Closing the Gap Between Short and Long XORs for Model Counting
Zhao, Shengjia (Tsinghua University) | Chaturapruek, Sorathan (Stanford University) | Sabharwal, Ashish (Allen Institute for AI) | Ermon, Stefano (Stanford University)
Many recent algorithms for approximate model counting are based on a reduction to combinatorial searches over random subsets of the space defined by parity or XOR constraints. Long parity constraints (involving many variables) provide strong theoretical guarantees but are computationally difficult. Short parity constraints are easier to solve but have weaker statistical properties. It is currently not known how long these parity constraints need to be.

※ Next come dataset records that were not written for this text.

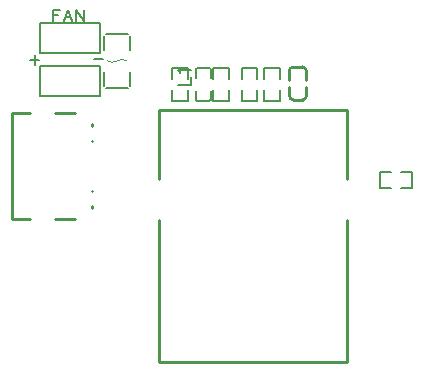
<source format=gto>
G04 Layer: TopSilkscreenLayer*
G04 EasyEDA v6.5.40, 2025-01-31 22:11:59*
G04 63179efdc9ef42fbbe513a6e2370b4ab,79498b06e10c4258a2922cdf157d59c5,10*
G04 Gerber Generator version 0.2*
G04 Scale: 100 percent, Rotated: No, Reflected: No *
G04 Dimensions in millimeters *
G04 leading zeros omitted , absolute positions ,4 integer and 5 decimal *
%FSLAX45Y45*%
%MOMM*%

%ADD10C,0.2032*%
%ADD11C,0.1524*%
%ADD12C,0.2540*%
%ADD13C,0.1520*%
%ADD14C,0.2030*%
%ADD15C,0.0762*%

%LPD*%
D10*
X229948Y-529211D02*
G01*
X229948Y-624461D01*
X229948Y-529211D02*
G01*
X289130Y-529211D01*
X229948Y-574423D02*
G01*
X266270Y-574423D01*
X355424Y-529211D02*
G01*
X319102Y-624461D01*
X355424Y-529211D02*
G01*
X391746Y-624461D01*
X332818Y-592711D02*
G01*
X378284Y-592711D01*
X421718Y-529211D02*
G01*
X421718Y-624461D01*
X421718Y-529211D02*
G01*
X485472Y-624461D01*
X485472Y-529211D02*
G01*
X485472Y-624461D01*
X71013Y-912756D02*
G01*
X71013Y-994544D01*
X30119Y-953650D02*
G01*
X111907Y-953650D01*
X570087Y-943663D02*
G01*
X651875Y-943663D01*
D11*
X1282801Y-1161491D02*
G01*
X1392021Y-1161491D01*
X1392021Y-1161491D02*
G01*
X1392021Y-1099261D01*
X1303629Y-1064971D02*
G01*
X1298295Y-1054557D01*
X1282801Y-1039063D01*
X1392021Y-1039063D01*
D12*
X2370927Y-1178130D02*
G01*
X2370927Y-1258128D01*
X2370973Y-1122085D02*
G01*
X2370973Y-1042088D01*
X2228959Y-1178130D02*
G01*
X2228959Y-1258128D01*
X2229007Y-1122085D02*
G01*
X2229007Y-1042088D01*
X2339944Y-1289103D02*
G01*
X2259939Y-1289103D01*
X2259992Y-1011110D02*
G01*
X2339995Y-1011110D01*
D11*
X1565069Y-1287018D02*
G01*
X1549834Y-1302428D01*
X1448191Y-1302428D01*
X1434934Y-1287018D01*
X1434934Y-1033018D02*
G01*
X1450035Y-1017602D01*
X1551678Y-1017602D01*
X1564934Y-1033018D01*
D13*
X1434934Y-1287218D02*
G01*
X1434934Y-1211018D01*
X1564934Y-1032812D02*
G01*
X1564934Y-1109012D01*
X1564934Y-1287218D02*
G01*
X1564934Y-1211018D01*
X1434934Y-1032812D02*
G01*
X1434934Y-1109012D01*
D11*
X1233911Y-1202639D02*
G01*
X1233911Y-1298526D01*
X1366032Y-1298526D01*
X1366032Y-1202639D01*
X1233911Y-1117396D02*
G01*
X1233911Y-1021509D01*
X1366032Y-1021509D01*
X1366032Y-1117396D01*
X1583923Y-1202639D02*
G01*
X1583923Y-1298526D01*
X1716044Y-1298526D01*
X1716044Y-1202639D01*
X1583923Y-1117396D02*
G01*
X1583923Y-1021509D01*
X1716044Y-1021509D01*
X1716044Y-1117396D01*
X2013945Y-1202639D02*
G01*
X2013945Y-1298526D01*
X2146066Y-1298526D01*
X2146066Y-1202639D01*
X2013945Y-1117396D02*
G01*
X2013945Y-1021509D01*
X2146066Y-1021509D01*
X2146066Y-1117396D01*
X1823953Y-1202639D02*
G01*
X1823953Y-1298526D01*
X1956074Y-1298526D01*
X1956074Y-1202639D01*
X1823953Y-1117396D02*
G01*
X1823953Y-1021509D01*
X1956074Y-1021509D01*
X1956074Y-1117396D01*
X3172663Y-2036084D02*
G01*
X3268550Y-2036084D01*
X3268550Y-1903963D01*
X3172663Y-1903963D01*
X3087420Y-2036084D02*
G01*
X2991533Y-2036084D01*
X2991533Y-1903963D01*
X3087420Y-1903963D01*
D12*
X556498Y-1511874D02*
G01*
X556498Y-1495409D01*
X556498Y-1639882D02*
G01*
X556498Y-1638101D01*
X556498Y-2061893D02*
G01*
X556498Y-2060110D01*
X556498Y-2204582D02*
G01*
X556498Y-2188121D01*
X242648Y-2296995D02*
G01*
X409348Y-2296995D01*
X29339Y-1402996D02*
G01*
X-124000Y-1402996D01*
X-124000Y-2296995D01*
X29339Y-2296995D01*
X409348Y-1402996D02*
G01*
X242648Y-1402996D01*
D11*
X660737Y-1052616D02*
G01*
X660737Y-1171628D01*
X660737Y-867376D02*
G01*
X660737Y-748367D01*
X675977Y-1186868D02*
G01*
X864019Y-1186868D01*
X675977Y-733127D02*
G01*
X864019Y-733127D01*
X879259Y-1171628D02*
G01*
X879259Y-1052616D01*
X879259Y-748367D02*
G01*
X879259Y-867376D01*
D14*
X623999Y-642998D02*
G01*
X306499Y-642998D01*
D10*
X623999Y-642998D02*
G01*
X623999Y-896998D01*
X115999Y-896998D01*
X115999Y-642998D01*
X306499Y-642998D01*
D14*
X623999Y-1002997D02*
G01*
X306499Y-1002997D01*
D10*
X623999Y-1002997D02*
G01*
X623999Y-1256997D01*
X115999Y-1256997D01*
X115999Y-1002997D01*
X306499Y-1002997D01*
D12*
X1124999Y-1963633D02*
G01*
X1124999Y-1376499D01*
X2711993Y-1376499D01*
X2714995Y-2309362D02*
G01*
X2714995Y-3506497D01*
X1124999Y-3506497D01*
X1124999Y-2309362D01*
X2714995Y-1376499D02*
G01*
X2714995Y-1963633D01*
G75*
G01*
X2229007Y-1042093D02*
G02*
X2259993Y-1011110I30983J0D01*
G75*
G01*
X2339990Y-1011110D02*
G02*
X2370973Y-1042093I0J-30983D01*
G75*
G01*
X2370927Y-1258123D02*
G02*
X2339945Y-1289103I-30982J3D01*
G75*
G01*
X2259947Y-1289103D02*
G02*
X2228959Y-1258123I-5J30983D01*
D15*
G75*
G01*
X769998Y-959998D02*
G02*
X685503Y-959998I-42247J73175D01*
G75*
G01*
X769998Y-959998D02*
G02*
X854494Y-959998I42248J-73175D01*
M02*

</source>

We close the gap by providing matching necessary and sufficient conditions on the required asymptotic length of the parity constraints. Further, we provide a new family of lower bounds and the first non-trivial upper bounds on the model count that are valid for arbitrarily short XORs. We empirically demonstrate the effectiveness of these bounds on model counting benchmarks and in a Satisfiability Modulo Theory (SMT) application motivated by the analysis of contingency tables in statistics.
Scaling Relational Inference Using Proofs and Refutations
Mangal, Ravi (Georgia Institute of Technology) | Zhang, Xin (Georgia Institute of Technology) | Kamath, Aditya (Georgia Institute of Technology) | Nori, Aditya V. (Microsoft Research) | Naik, Mayur (Georgia Institute of Technology)
Many inference problems are naturally formulated using hard and soft constraints over relational domains: the desired solution must satisfy the hard constraints, while optimizing the objectives expressed by the soft constraints. Existing techniques for solving such constraints rely on efficiently grounding a sufficient subset of constraints that is tractable to solve. We present an eager-lazy grounding algorithm that eagerly exploits proofs and lazily refutes counterexamples. We show that our algorithm achieves significant speedup over existing approaches without sacrificing soundness for real-world applications from information retrieval and program analysis.